(DATA FOR THE TASK)
=== Section Start ===
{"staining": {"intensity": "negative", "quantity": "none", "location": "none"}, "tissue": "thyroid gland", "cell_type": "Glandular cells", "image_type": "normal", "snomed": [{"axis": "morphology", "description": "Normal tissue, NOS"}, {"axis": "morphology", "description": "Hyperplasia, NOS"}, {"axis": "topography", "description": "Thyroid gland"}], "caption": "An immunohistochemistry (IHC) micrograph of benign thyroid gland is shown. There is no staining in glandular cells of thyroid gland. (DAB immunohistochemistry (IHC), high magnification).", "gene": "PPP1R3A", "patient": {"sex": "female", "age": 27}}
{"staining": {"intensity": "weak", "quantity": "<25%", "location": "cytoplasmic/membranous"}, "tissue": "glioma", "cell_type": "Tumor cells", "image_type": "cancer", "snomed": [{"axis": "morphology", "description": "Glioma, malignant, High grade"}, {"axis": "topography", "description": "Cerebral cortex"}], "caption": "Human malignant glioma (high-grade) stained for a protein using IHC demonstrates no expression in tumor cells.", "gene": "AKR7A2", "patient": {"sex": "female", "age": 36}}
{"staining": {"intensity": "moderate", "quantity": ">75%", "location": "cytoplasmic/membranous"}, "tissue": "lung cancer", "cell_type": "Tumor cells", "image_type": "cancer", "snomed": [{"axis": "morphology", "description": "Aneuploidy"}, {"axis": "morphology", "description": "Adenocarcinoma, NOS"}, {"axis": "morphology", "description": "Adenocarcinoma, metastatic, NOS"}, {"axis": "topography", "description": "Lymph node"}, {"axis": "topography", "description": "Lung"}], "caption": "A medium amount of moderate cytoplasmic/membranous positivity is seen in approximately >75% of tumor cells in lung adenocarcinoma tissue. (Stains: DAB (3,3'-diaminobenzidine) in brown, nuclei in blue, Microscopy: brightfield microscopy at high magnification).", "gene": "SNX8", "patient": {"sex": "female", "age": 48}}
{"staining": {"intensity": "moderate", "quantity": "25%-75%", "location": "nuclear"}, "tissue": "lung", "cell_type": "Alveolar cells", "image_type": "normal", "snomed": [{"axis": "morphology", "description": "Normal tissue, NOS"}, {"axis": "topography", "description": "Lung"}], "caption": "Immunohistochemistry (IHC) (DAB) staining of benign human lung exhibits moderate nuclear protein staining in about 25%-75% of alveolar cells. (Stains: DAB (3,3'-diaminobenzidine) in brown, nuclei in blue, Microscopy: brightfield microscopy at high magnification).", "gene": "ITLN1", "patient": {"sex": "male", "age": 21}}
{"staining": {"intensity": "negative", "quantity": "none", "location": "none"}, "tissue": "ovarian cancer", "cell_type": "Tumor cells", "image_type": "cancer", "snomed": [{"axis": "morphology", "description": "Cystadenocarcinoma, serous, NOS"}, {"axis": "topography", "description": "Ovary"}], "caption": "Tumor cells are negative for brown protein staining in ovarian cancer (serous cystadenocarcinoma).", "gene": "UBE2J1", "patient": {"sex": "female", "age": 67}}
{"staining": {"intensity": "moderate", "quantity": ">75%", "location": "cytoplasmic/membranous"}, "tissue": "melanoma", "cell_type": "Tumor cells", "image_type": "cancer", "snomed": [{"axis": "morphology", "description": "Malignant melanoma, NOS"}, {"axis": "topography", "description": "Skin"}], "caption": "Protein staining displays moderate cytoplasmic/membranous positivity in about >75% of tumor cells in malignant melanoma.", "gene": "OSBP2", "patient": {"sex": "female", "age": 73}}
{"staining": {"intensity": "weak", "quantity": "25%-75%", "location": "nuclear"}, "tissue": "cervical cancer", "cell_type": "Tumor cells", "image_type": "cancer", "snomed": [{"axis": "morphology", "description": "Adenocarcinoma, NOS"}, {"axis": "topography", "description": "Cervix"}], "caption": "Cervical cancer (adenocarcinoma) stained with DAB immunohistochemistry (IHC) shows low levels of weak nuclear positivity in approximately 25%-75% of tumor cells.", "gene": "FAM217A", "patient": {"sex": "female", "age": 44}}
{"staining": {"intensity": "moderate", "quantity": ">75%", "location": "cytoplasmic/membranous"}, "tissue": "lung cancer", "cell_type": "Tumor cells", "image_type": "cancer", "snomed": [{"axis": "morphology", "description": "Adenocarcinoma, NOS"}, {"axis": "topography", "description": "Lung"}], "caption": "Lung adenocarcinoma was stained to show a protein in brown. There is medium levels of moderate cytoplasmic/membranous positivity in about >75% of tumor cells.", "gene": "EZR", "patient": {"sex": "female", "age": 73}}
=== Section End ===
(TASK REQUIREMENTS) Tally the lines in the records that contain the word "medium"; the answer is that number and nothing more.

(RESPONSE BELOW) 2